J'ai une double activité. Dans le champ du gouvernement
d'entreprise, je suis administrateur indépendant de six grandes
entreprises et je travaille avec quelques partenaires sur une projet
de création d'un institut des administrateurs en France, qui serait
à la fois un club et un centre de prestation de services - formation,
expertise juridique et financière, moyens logistiques. La deuxième
partie de mes activités concerne le financement du développement
durable, puisque je suis un financier depuis trente-cinq ans. Donc
je travaille avec l'Iddri, mais aussi avec les entreprises, les
banques, les institutions financières multilatérales sur l'évaluation
et le financement de projets et l'investissement socialement responsable
: comment aider les investisseurs professionnels, les gestionnaires
d'actifs, à intégrer dans leurs grilles d'analyse, dans leurs choix
d'investissement, d'autre critères que ceux strictement financiers,
prendre en compte d'autres dimensions de la performance des entreprises.
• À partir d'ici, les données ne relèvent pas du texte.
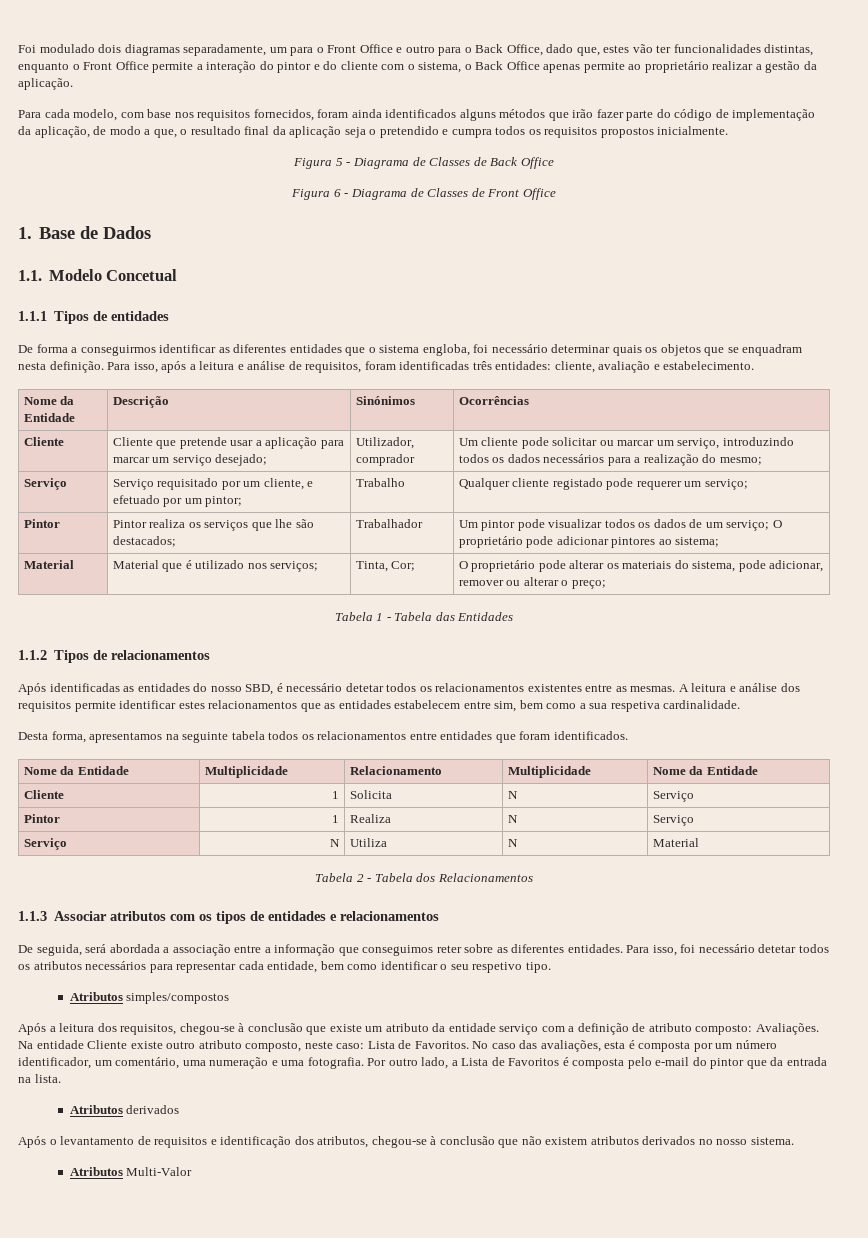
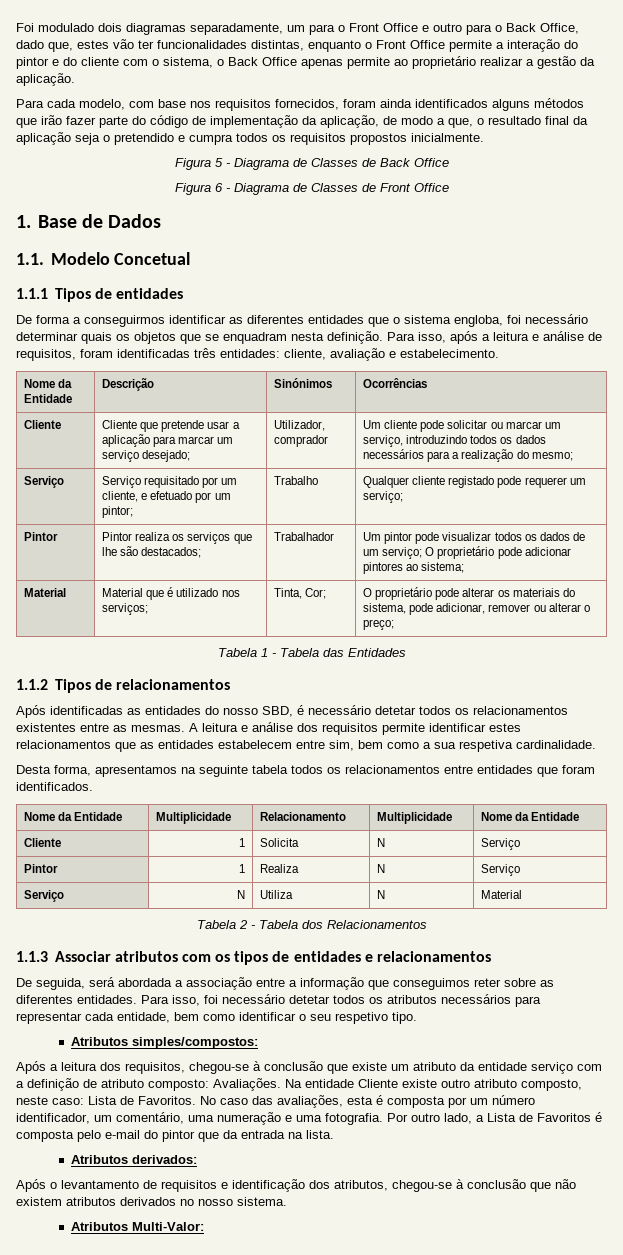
[126,992,230,1004] simples/compostos -> [131,1037,258,1049] simples/compostos:
[126,1105,180,1114] derivados -> [131,1155,197,1164] derivados:
[126,1167,193,1176] Multi-Valor -> [131,1222,204,1231] Multi-Valor:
Et je m'occupe également d'une ONG, Transparency International,
dont l'objet est la lutte contre la corruption.
De par votre expérience et vos différentes
responsabilités actuelles, comment jugez-vous les progrès du développement
durable en général ?
Je considère que l'on progresse à grands pas depuis
trois ans en Europe, mais nous sommes au début du processus. Il
faut l'approfondir, en termes d'outils, de méthodologie d'action,
d'évaluation. Et il faut l'élargir à de nouveaux acteurs : PME,
collectivités locales. C'est, à l'évidence, un processus de long
terme d'enrichissement continu. Je pense que la dynamique est enclenchée
et que ce sera l'un des grands chantiers du XXIe siècle.